Although you may give an insurance company the right to request your medical records from your doctor, the company is bound by privacy laws, which control how that information is accessed, used and disclosed. The HIPAA Privacy Rule regulates how health plans and health care providers use and disclose certain individually identifiable health information that is maintained or transmitted electronically, verbally or on paper. HIPAA protects health information released by doctors, hospitals, pharmacies and health plans --- it does not apply to life insurance companies. Your medical information is protected under the insurer's own privacy standards and your state's privacy laws.
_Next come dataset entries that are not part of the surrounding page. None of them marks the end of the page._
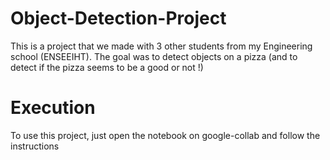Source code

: # Object-Detection-Project
This is a project that we made with 3 other students from my Engineering school (ENSEEIHT). The goal was to detect objects on a pizza (and to detect if the pizza seems to be a good or not !)

# Execution
To use this project, just open the notebook on google-collab and follow the instructions
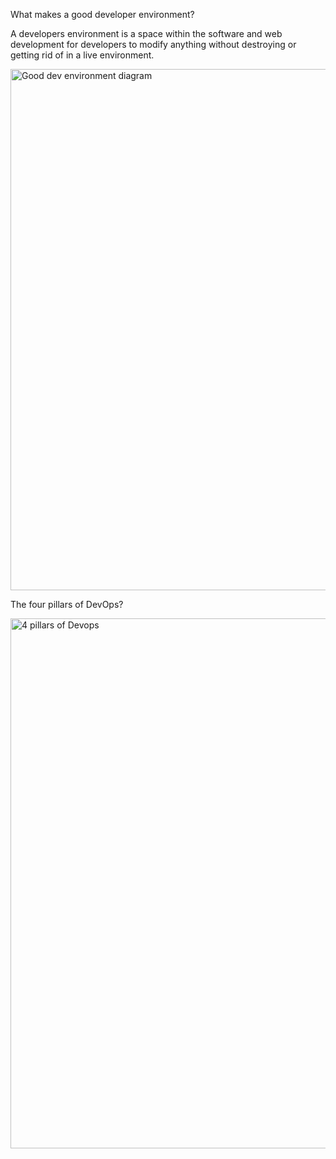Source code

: What makes a good developer environment?

A developers environment is a space within the software and web development for developers to modify anything without destroying or getting rid of 
in a live environment.

<img width="834" alt="Good dev environment diagram" src="https://user-images.githubusercontent.com/126012715/233040844-93ff2598-6c8a-4462-8bfb-3a94231ce51a.png">

The four pillars of DevOps?

<img width="848" alt="4 pillars of Devops" src="https://user-images.githubusercontent.com/126012715/233041397-fa8cefc3-24a0-4c79-88f6-26b6d48c8288.png">

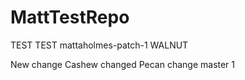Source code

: # MattTestRepo
TEST
TEST
mattaholmes-patch-1
WALNUT

New change
Cashew changed
Pecan change
master
1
The Medical Information Bureau
The Medical Information Bureau is a clearinghouse of medical information that insurance companies share. A central database provides insurers with information pertaining to applicants who apply for individual life insurance or health insurance policies. A standard MIB record contains codes relating to specific medical conditions and lifestyle choices. Your MIB file, if you have one, does not contain your complete medical history. The MIB is not subject to HIPAA, but is a consumer-reporting agency subject to the federal Fair Credit Reporting Act. This entitles you to certain rights if you are denied life insurance based on your MIB report.
If your application for life insurance is denied, contact the insurance agent and request the results of your medical exam. Depending on your medical background, the insurance company may offer you a rated insurance policy at a higher premium. You have the right to dispute the ratings, although the company can order additional medical tests or request more records from your doctor. It may be worth it if you get a better rate in the end. In the event that you are uninsurable, a company that deals with high or impaired risk policies may be willing to offer you coverage. Death benefits are smaller, but offer some financial assistance to your family if you die prematurely.